Replication Nodes and Shards

At a very high level, a Replication Node can be thought of as a single database which contains key-value pairs.

Replication Nodes are organized into shards. A shard contains a single Replication Node which is responsible for performing database writes, and which copies those writes to the other Replication Nodes in the shard. This is called the master node. All other Replication Nodes in the shard are used to service read-only operations. These are called the replicas. Although there can be only one master node at any given time, any of the members of the shard are capable of becoming a master node. In other words, each shard uses a single master/multiple replica strategy to improve read throughput and availability.

The following illustration shows how the KVStore is divided up into shards:

NoSQL Database shards

Note that if the machine hosting the master should fail in any way, then the master automatically fails over to one of the other nodes in the shard. (That is, one of the replica nodes is automatically promoted to master.)
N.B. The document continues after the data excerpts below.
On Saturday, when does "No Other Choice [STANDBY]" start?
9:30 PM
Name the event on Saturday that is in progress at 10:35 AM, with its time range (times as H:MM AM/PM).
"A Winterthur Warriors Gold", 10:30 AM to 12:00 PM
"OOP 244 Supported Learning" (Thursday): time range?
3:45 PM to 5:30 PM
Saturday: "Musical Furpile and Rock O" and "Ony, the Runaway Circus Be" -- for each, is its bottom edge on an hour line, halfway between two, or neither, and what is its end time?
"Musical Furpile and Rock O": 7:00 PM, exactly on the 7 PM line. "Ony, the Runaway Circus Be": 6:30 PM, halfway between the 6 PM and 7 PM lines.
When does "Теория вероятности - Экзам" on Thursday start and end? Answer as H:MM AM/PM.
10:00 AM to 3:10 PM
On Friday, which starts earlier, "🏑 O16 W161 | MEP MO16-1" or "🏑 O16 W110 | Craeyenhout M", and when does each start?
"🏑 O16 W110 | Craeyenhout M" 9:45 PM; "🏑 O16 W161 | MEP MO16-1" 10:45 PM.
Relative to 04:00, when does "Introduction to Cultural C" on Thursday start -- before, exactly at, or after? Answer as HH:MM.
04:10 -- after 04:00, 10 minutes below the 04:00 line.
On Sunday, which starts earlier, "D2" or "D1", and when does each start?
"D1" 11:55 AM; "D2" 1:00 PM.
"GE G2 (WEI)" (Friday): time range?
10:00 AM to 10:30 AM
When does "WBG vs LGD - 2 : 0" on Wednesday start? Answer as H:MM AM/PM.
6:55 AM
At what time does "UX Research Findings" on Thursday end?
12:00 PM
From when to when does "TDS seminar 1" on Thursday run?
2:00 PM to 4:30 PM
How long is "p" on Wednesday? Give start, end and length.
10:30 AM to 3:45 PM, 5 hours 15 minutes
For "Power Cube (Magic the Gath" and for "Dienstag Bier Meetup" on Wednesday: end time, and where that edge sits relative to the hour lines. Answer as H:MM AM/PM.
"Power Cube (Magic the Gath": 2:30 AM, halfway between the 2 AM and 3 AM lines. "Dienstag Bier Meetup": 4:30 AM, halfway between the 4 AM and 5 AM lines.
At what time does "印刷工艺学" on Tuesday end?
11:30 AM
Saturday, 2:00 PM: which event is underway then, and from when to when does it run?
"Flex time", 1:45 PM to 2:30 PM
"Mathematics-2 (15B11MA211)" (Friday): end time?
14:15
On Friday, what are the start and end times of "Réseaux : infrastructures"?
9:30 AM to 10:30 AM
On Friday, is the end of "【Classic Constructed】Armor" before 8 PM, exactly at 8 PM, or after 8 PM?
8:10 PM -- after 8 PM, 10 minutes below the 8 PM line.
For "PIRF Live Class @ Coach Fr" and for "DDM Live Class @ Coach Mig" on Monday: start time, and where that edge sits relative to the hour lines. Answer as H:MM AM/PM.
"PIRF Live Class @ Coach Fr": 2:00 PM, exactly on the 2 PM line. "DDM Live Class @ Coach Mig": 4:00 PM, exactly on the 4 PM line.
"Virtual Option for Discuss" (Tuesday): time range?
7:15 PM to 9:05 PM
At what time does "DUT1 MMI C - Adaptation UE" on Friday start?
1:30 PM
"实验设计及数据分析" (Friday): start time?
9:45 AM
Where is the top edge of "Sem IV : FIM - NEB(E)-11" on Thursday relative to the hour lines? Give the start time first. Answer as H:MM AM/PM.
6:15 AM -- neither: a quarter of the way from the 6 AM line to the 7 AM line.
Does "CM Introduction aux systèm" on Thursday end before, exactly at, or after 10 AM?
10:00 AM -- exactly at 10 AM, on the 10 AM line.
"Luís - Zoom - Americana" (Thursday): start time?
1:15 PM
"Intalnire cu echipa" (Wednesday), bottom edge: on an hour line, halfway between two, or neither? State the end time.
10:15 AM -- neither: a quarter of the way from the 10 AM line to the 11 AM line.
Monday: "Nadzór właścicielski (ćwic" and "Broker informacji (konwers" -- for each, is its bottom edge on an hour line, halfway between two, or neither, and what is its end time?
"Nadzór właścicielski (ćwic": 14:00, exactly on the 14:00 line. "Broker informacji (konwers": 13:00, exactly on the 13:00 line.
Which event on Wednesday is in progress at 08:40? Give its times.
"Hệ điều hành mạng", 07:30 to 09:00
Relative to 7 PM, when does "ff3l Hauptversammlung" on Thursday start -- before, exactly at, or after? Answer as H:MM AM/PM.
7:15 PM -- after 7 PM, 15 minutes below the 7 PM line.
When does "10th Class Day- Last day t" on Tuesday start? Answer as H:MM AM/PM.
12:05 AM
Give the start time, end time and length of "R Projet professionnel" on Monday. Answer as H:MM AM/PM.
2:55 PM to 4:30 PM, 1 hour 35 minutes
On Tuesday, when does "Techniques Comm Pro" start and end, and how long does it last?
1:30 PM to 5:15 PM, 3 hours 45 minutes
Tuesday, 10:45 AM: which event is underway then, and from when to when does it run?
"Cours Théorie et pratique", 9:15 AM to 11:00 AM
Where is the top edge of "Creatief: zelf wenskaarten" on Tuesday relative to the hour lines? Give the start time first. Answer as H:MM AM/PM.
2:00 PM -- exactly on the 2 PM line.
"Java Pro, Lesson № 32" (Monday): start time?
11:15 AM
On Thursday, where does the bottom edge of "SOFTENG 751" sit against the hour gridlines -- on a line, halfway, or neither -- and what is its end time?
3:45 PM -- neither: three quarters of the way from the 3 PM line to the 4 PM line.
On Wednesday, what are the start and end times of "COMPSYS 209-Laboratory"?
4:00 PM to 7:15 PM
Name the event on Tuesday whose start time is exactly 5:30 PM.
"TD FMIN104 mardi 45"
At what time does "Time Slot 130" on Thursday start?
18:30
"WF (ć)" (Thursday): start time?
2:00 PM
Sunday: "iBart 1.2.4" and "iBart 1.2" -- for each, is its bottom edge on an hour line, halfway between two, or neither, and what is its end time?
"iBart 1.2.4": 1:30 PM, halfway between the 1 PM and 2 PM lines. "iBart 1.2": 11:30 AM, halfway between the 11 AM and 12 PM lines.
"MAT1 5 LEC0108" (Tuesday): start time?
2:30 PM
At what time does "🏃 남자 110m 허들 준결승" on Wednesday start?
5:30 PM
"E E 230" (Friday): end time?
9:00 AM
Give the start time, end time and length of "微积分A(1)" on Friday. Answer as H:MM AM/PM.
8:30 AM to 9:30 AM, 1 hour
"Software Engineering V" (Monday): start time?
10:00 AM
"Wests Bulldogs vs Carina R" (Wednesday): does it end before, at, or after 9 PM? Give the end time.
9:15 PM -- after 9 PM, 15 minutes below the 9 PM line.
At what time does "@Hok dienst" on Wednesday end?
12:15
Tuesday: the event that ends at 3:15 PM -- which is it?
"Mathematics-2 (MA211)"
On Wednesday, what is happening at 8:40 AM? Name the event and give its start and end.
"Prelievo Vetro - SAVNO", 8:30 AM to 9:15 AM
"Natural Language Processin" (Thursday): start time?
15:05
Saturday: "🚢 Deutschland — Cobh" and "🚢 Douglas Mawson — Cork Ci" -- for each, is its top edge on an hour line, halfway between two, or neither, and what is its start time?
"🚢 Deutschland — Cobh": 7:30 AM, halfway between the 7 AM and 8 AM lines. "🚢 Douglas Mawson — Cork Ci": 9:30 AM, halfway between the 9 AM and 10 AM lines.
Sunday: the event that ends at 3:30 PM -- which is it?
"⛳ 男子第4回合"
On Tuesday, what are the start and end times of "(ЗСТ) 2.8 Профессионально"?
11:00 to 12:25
Production KVStores should contain multiple shards. At installation time you provide information that allows Oracle NoSQL Database to automatically decide how many shards the store should contain. The more shards that your store contains, the better your write performance is because the store contains more nodes that are responsible for servicing write requests.

Note that while no performance tuning of the store is currently possible once it has been deployed, it is also true that how you set your consistency policies and durability guarantees affects the store's overall performance. For more information, see Consistency Guarantees and Durability Guarantees.

Replication Factor

The number of nodes belonging to a shard is called its Replication Factor. The larger a shard's Replication Factor, the faster its read throughput (because there are more machines to service the read requests) but the slower its write performance (because there are more machines to which writes must be copied). You set the Replication Factor for the store, and then Oracle NoSQL Database makes sure the appropriate number of Replication Nodes are created for each shard that your store contains.

Partitions

Each shard contains one or more partitions. Key-value pairs in the store are organized according to the key. Keys, in turn, are assigned to a partition. Once a key is placed in a partition, it cannot be moved to a different partition. Oracle NoSQL Database automatically assigns keys evenly across all the available partitions.

As part of your planning activities, you must decide how many partitions your store should have. Note that this is not configurable after the store has been installed.

It is possible to expand and change the number of Storage Nodes in use by the store. When this happens, the store can be reconfigured to take advantage of the new resources by adding new shards. When this happens, partitions are balanced between new and old shards by redistributing partitions from one shard to another. For this reason, it is desirable to have enough partitions so as to allow fine-grained reconfiguration of the store. Note that there is a minimal performance cost for having a large number of partitions. As a rough rule of thumb, there should be at least 10 to 20 partitions per shard. Since the number of partitions cannot be changed after the initial deployment, you should consider the maximum future size of the store when specifying the number of partitions.

Topologies

A topology is the collection of storage nodes, replication nodes and administration services that make up an NoSQL DB store. A deployed store has one topology that describes its state at a given time.

After initial deployment, the topology is laid out so as to minimize the possibility of a single point of failure for any given shard. This means that while a Storage Node might host more than one Replication Node, those Replication Nodes will never be from the same shard. This improves the chances of the shard continuing to be available for read and writes even in the face of a hardware failure that takes down the host machine.

Topologies can be changed to achieve different performance characteristics, or in reaction to changes in the number or characteristics of the Storage Nodes. Changing and deploying a topology is an iterative process.